A TRIP to the MALL
"Hey, Daria! Where are you guys going?"
Daria stopped as she was about to get into the driver’s seat of her father’s blue Lexus, and looked toward the sidewalk. "Books by the Ton. Why?"
Quinn and her friend Stacy turned in at the Morgendorffers’ driveway. "Can we get a ride with you? Stacy wants to look for tops at Junior Five."
Daria cocked her head slightly. "Where’s the rest of the Fearsome Foursome?"
Quinn did a little "if you must know" head toss/hair flounce. "Sandi sometimes has a problem with Stacy’s color choices. It just works out better if we shop for certain things without her. So will you give us a lift?"
"I’d say ‘sure’ if it weren’t for the rounding you up later part."
"It’ll take us half an hour at the most, and we’ll meet you at the book store. If we don’t, just leave. We can always get a ride."
"Well, on that basis… okay. Go let Dad know you’re going with us."

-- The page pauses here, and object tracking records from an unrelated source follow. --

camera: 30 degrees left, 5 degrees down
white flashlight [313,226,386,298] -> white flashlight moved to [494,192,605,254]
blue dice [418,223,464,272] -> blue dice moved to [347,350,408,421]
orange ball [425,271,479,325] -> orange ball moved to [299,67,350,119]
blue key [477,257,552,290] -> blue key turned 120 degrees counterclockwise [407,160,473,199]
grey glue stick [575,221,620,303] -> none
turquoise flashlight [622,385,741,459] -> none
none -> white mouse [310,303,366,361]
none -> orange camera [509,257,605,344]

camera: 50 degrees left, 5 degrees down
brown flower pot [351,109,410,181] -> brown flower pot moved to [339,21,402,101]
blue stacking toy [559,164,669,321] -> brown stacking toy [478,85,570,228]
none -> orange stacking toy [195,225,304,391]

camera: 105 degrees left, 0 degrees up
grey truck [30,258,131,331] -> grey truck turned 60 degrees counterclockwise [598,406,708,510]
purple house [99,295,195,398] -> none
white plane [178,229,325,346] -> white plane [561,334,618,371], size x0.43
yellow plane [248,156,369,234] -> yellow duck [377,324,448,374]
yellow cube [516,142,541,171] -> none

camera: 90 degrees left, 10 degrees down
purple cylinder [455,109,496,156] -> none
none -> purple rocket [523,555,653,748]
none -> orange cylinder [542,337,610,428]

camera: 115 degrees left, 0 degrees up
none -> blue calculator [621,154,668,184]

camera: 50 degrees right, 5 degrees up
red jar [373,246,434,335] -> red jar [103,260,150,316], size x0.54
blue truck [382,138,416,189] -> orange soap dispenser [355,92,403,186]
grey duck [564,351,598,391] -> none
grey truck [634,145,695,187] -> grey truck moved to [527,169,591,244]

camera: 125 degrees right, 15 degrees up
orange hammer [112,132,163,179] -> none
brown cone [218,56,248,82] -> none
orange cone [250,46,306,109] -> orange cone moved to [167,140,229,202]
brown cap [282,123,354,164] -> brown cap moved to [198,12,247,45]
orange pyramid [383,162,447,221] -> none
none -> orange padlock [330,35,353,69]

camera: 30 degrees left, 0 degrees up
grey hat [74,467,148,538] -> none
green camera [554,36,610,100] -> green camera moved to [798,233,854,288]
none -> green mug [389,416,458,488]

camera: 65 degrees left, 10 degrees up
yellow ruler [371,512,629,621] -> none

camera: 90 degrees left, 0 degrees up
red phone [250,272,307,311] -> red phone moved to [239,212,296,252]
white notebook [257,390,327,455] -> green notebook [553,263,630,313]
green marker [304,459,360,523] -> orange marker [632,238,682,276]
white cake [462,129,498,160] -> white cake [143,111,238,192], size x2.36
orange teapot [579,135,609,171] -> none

Later, the four girls were heading out of Lawndale Mall, each carrying a bag except Jane. "Did you want to go anywhere, Jane?" Daria asked.
"Well, I’d like to hit the Art Barn."
"Okay. That’s right by the Read Book used book store. I can wait for you there."
"Hey, could you drop us by Sweet Petites on your way?" asked Stacy.
"I guess. We’re having lunch at the Sedalia Trail steakhouse first, though. It’s right across the parking lot."
"Megabar, here I come!" crowed Jane, rubbing her hands together.
The two fashionistas traded a series of looks and shrugs, then Quinn said, "Sounds good. They have a good salad bar." They exited the mall—and Stacy stopped in her tracks just outside.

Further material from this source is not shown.